Try it | Transcribe the blog excerpt on human trafficking from "A classic example" to "car she saw.".
++++ Excerpted passage
There are an endless number of creative ways to get involved--and it can even be fun. Our team had a blast. Even better we know our efforts will improve our community and save those young people being brutalized. With efforts like these, everyone wins.

Wednesday, January 20, 2016

A Civil Rights Movement for Modern-Day Slaves

"Our lives begin to end the day we become silent about things that matter."  Martin Luther King, Jr., said that, and it's as timely today as when he led the civil rights movement from 1950 until he was assassinated in 1968. .

  Last Saturday a lot of people did not stay silent. At the L.A. Freedom Walk co-sponsored by CAST and CARE 18 on Wilshire Blvd., hundreds made noise about the reality that no human being should be for sale. The sexual exploitation of children is as abhorrent as any form of slavery ever has been and it must stop. The only way to decrease the number of victims is to decrease the demand. And that is going to take more than a morning's effort. More than a day commemorating a great civil rights leader. And more than a month raising awareness about human trafficking. 

It's going to take men, women, and children living lifestyles that do everything possible to fight modern-day slavery, every day. We're starting to see that happen with men and women teaching their sons respect for girls. And their daughters how to respect themselves. It's building desire among young adults for genuine intimacy rather than promoting casual sex without meaning. It's people adopting throw-away kids out of our foster care system and treating them as the precious children they are. (How proud I am to know families and single people actually doing this.) Together we can make enough noise to abolish human trafficking and restore dignity and human rights to its survivors. Some of these courageous women led the way for those of us who care about their dignity and future.

Numerous men came and took a stand against trafficking demonstrating to young boys and guys on the street that they have a responsibility to value girls and do what they can to keep them from being victimized.

Children are never to young to start caring about what's happening in their community.

Let's keep the momentum going. In the coming weeks these blog posts will include basic information that will help you get educated as to how to identify those at risk and those already ensnared by traffickers. It will include simple ways for you to make a difference. Please help us keep making noise all year long.

Friday, January 15, 2016

A classic example of human trafficking, in Pomona

A few days ago, a trafficking victim escaped her captors. This story is a dramatic depiction of what's happening right in our own cities. A girl is kidnapped in another state, held against her will, forced into prostitution, and threatened with physical harm if she doesn't do what she's told. Her ID taken away, she's moved to a place where she knows no one. The amazing thing this time, however, is that this young woman had the courage to escape. Forced to work on East Holt Avenue, while her captors waited at a nearby Claremont hotel, this courageous girl flagged down the first Pomona police car she saw.

Having been involved with Every ONE Free (formerly Traffick Free Pomona) from its beginning through Purpose Church in Pomona , I can't help but think of how far we've all come. No longer are girls on the street considered criminals, but the police recognize them as victims and demonstrate tremendous compassion. Officers go after the perpetrators--and this time they caught the bad guy and girl! And whenever possible, instead of taking the victims to jail, the police do what they can to get them the services they need. This time they connected the young woman to L.A.'s Dream Center.

Right now I have street kits ready to give to Dream Center representatives tomorrow at the L.A. Freedom Walk. Put together by a team of ONE volunteers, these small gifts demonstrate to girls in the life how much someone cares.
++++++++
++++ Information
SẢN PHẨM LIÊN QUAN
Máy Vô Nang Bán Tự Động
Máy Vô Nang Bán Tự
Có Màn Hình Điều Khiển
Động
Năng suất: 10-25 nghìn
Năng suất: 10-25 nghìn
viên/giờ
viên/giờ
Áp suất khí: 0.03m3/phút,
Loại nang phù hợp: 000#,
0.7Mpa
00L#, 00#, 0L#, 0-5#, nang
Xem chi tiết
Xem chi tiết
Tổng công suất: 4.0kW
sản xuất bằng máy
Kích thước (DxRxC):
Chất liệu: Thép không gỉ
++++++++
++++ Information
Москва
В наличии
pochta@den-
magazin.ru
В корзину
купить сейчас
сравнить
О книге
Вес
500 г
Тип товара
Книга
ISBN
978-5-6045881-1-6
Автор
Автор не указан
++++++++
Answer area |
A classic example of human trafficking, in Pomona

A few days ago, a trafficking victim escaped her captors. This story is a dramatic depiction of what's happening right in our own cities. A girl is kidnapped in another state, held against her will, forced into prostitution, and threatened with physical harm if she doesn't do what she's told. Her ID taken away, she's moved to a place where she knows no one. The amazing thing this time, however, is that this young woman had the courage to escape. Forced to work on East Holt Avenue, while her captors waited at a nearby Claremont hotel, this courageous girl flagged down the first Pomona police car she saw.